I draw on several real stories -horror-. The cabals of a mother of a large current family, in her thirties and living in Madrid, to get her sons and daughters accepted in the same school with cache in which her husband, the father of the children, had studied, and before that he the father of this. Points had to be scratched here and there based on parking the car three times a week in a street located within the perimeter of no more than 200 meters from the center, making purchases in at least three stores in the neighborhood and living no more than One kilometer. I am exaggerating, yes, but she did not solve the logarithms that this woman had to solve in order to continue manufacturing the same prototype over and over again, nor did any appliance designed to facilitate housework. Another example: family man, politician and architect. That the girls didn’t go out for the construction branch didn’t matter to him -after all, they were girls and they dedicated themselves to communication-, but that they didn’t vote for the same party as the family was a betrayal, and so he did. the mother made clear. That introduced a broken link in the chain that spoiled all the Fordist production of that family. And let’s not say that you get a fagot son, and if on top of that you’re from the opus very opus or from the anvil or substitutes, it’s over. Or that the girl cut her hair “to the boy” or get something tattooed. Something so simple can sometimes serve to upset a Fordist family and blow up production. And bring your knees together when you sit down, girl, and put your shirt inside your pants, kid, and don’t swear or gesticulate so much, pretty; And don’t be so mannered, boy. And all the details and frustrations, desires and expectations that can occur to us.

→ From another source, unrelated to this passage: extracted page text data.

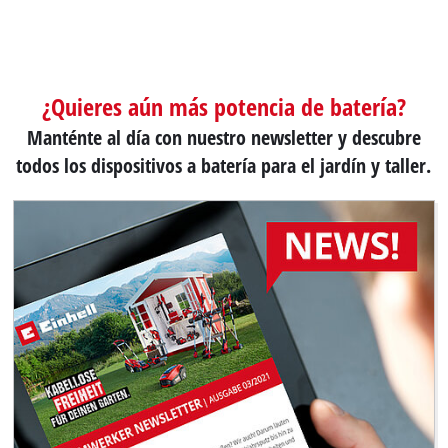
¿Quieres aún más potencia de batería?
Manténte al día con nuestro newsletter y descubre
todos los dispositivos a batería para el jardín y taller.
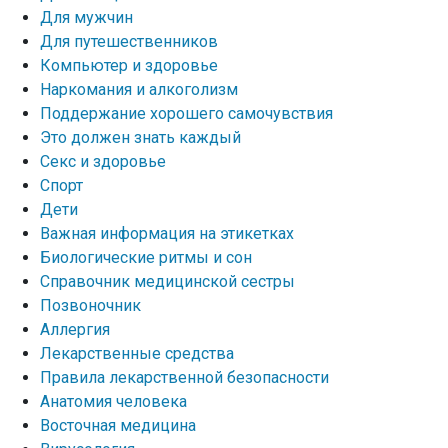
Для мужчин
Для путешественников
Компьютер и здоровье
Наркомания и алкоголизм
Поддержание хорошего самочувствия
Это должен знать каждый
Секс и здоровье
Спорт
Дети
Важная информация на этикетках
Биологические ритмы и сон
Справочник медицинской сестры
Позвоночник
Аллергия
Лекарственные средства
Правила лекарственной безопасности
Aнатомия человека
Восточная медицина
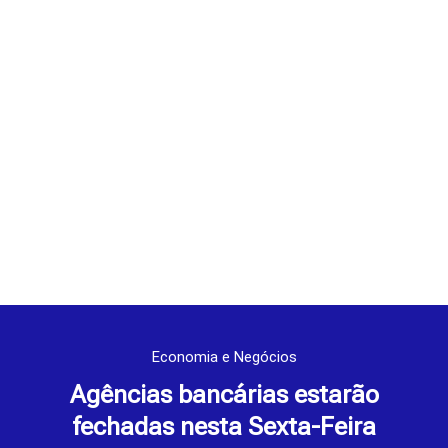
Economia e Negócios
Agências bancárias estarão
fechadas nesta Sexta-Feira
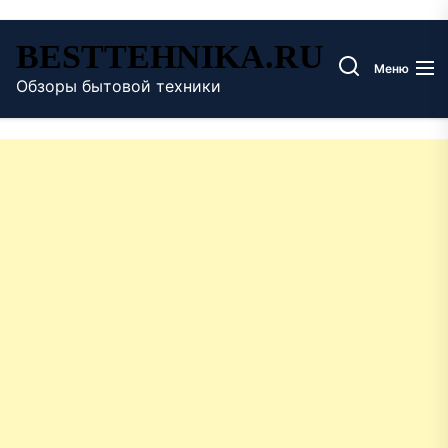
Перейти
BESTTEHNIKA.RU
к
Меню
содержимому
Обзоры бытовой техники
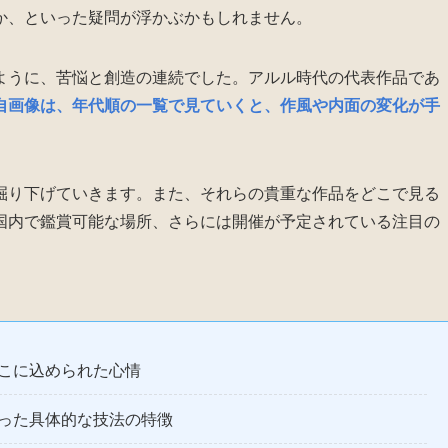
か、といった疑問が浮かぶかもしれません。
ように、苦悩と創造の連続でした。アルル時代の代表作品であ
自画像は、年代順の一覧で見ていくと、作風や内面の変化が手
掘り下げていきます。また、それらの貴重な作品をどこで見る
国内で鑑賞可能な場所、さらには開催が予定されている注目の
こに込められた心情
った具体的な技法の特徴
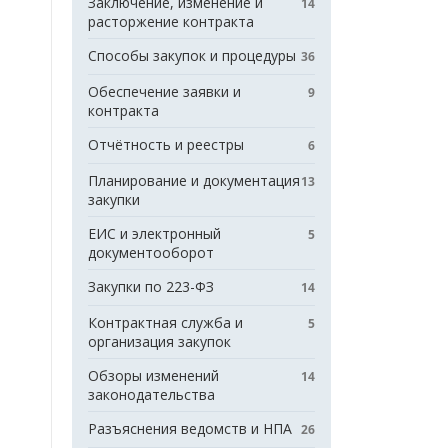
Заключение, изменение и
14
расторжение контракта
Способы закупок и процедуры
36
Обеспечение заявки и
9
контракта
Отчётность и реестры
6
Планирование и документация
13
закупки
ЕИС и электронный
5
документооборот
Закупки по 223-ФЗ
14
Контрактная служба и
5
организация закупок
Обзоры изменений
14
законодательства
Разъяснения ведомств и НПА
26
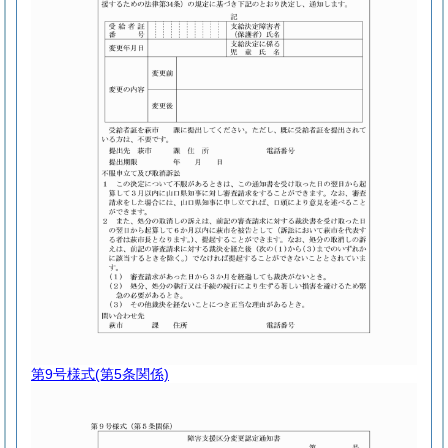
第9号様式
(第5条関係)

In Yankee movies, family Fordism is well illustrated by the obsession that sons and daughters go to the same university as their father/mother, from the Ivy League, of course, because if not, why not? Private universities among the best in the world, according to the rankings of imperialism. The obsession can even be transferred to enrolling in the same fraternity or sorority as their parents, where they will undergo the same initiation rites and learn the same perennial codes.

The objective is clear: it is necessary that these people perpetuate the relationships and contacts that matter. Status must be maintained. And furthermore, if the girl has to play the piano and do ballé and speak English, and the boy has to go horse riding and go to the boat and the golf club and he’ll have a whiskey if he’s not good with the stick, then strength and point. My colleague Tamia Quima, who has a more entrepreneurial mentality than me because that’s what job specialization is for, tells me that she likes the concept because Fordism reduces the production times of a company, and also the production times of a person – I would add- because that way you don’t have to think about understanding your daughter very much: your daughter is like you, that’s it. But at the same time, says Quima, it implies that society is created based on equal families, anchored to the same thoughts and with the same values ​​perpetuating themselves, blocking diversity and debate: “In social networks, for example, they are selling that idea: serial families, the perfect woman who is a mother, goes to mass and has a good husband”. And hence the pressures of the upper class to perpetuate themselves are opposed to the aspiration of the working class to improve. Sometimes she does it by imitating the patterns of the subject produced by Fordism, a practice that she does not usually have much of a way beyond dressing as the enemy, but as Inditex. Other times, the way to achieve it is with class consciousness, demands in favor of the public sphere and union struggle.

In the latest paper yearbook Pikara Magazine We have dealt, among other things, with the issue of families as a broad concept: from the concept of the chosen family that comes from the LGTBIQ+ movements to the misogynistic roles in which, for example, stepmothers and mothers-in-law have been fitted. Because if there is something that we feminists want to break, it is family Fordism. Because it oppresses, pigeonholing us into roles that almost never fit us. We want disruptive familiesbut we fight against sagas of large families. Still, we are more.